Likely Majors: CS (ALL), DATA (ALL)
Sponsor Mentors
Kevin Hastie
Director of Technology, ProQuest
Over 20 years of experience as a software engineer, architect, technology leader and A.I. advocate.
Executive Mentor
Roger Valade
VP of Engineering, ProQuest
Senior technology leader with extensive experience in enterprise and application architecture, software development and methodology (with an emphasis on agile), strategic planning, project and program management, offshoring in China and India, and change management. Former positions include VP, Technology for a $200M publishing company; VP, Technical Solutions for a J2EE consultancy; and Architect at General Motors. Have managed teams of up to 105 people and budgets of nearly $20M.
Faculty Mentor
Kerby Shedden, Ph.D.
Kerby Shedden is an Associate Professor of Biostatistics and an Associate Professor of Statistics in the College of Literature, Science and the Arts (LSA). He received a Ph.D. in Statistics from UCLA in 1999. His research focuses on developing and evaluating methods for analyzing high dimensional and complex data including dimension reduction, feature extraction, modeling, and inference. In addition to basic research he also collaborates on a number of life science projects in which complex data sets arise. This includes collaborations with members of the UM Cancer Center Cancer Genetics Program and Biostatistics Core, the UM College of Pharmacy, and the UM Addiction Research and Depression centers.

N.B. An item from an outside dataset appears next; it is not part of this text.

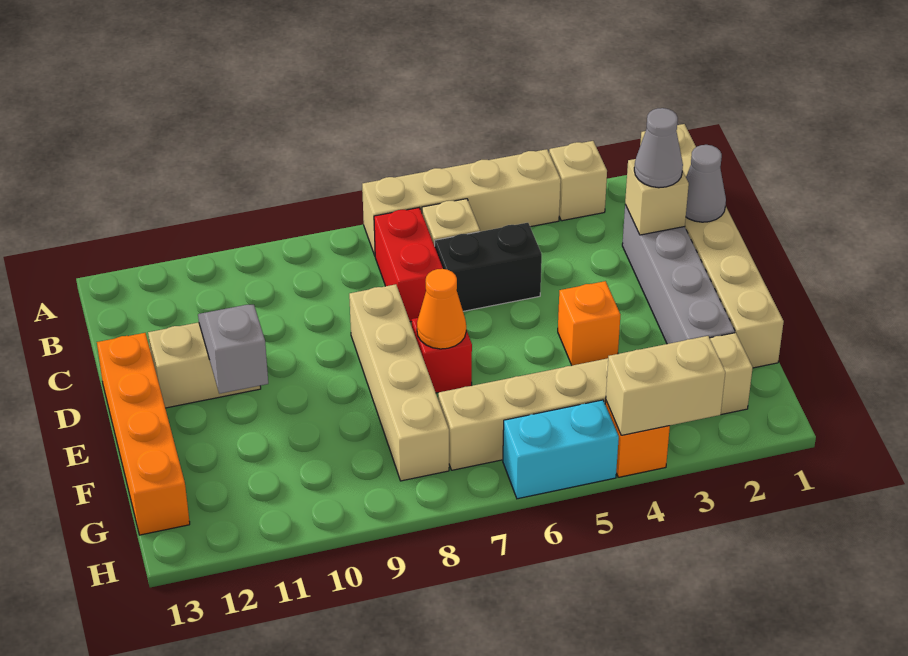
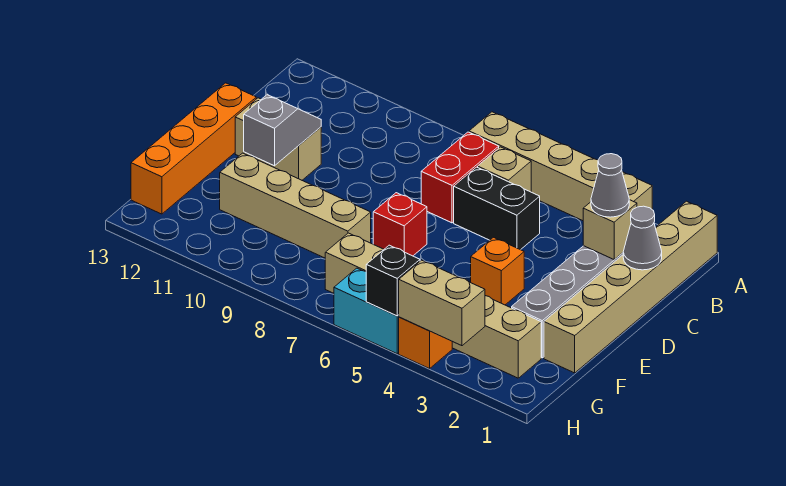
tan 1x4 brick [349,284,449,481] -> tan 1x4 brick turned to [220,153,371,258]
orange 1x1 cone [417,269,466,349] -> none
none -> black 1x1 brick [366,245,420,316]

Course Substitutions: Honors, ChE Elective, CS MDE/Capstone, CE MDE, Data Science Capstone, EE MDE, IOE Senior Design
Internship/Summer Opportunity: Students will be guaranteed an interview for a 2021 internship. The interviews will take place between January 1 and March, 2021.
Citizenship Requirements: This project is open to all students.
IP/NDA: Students will sign standard University of Michigan IP/NDA documents.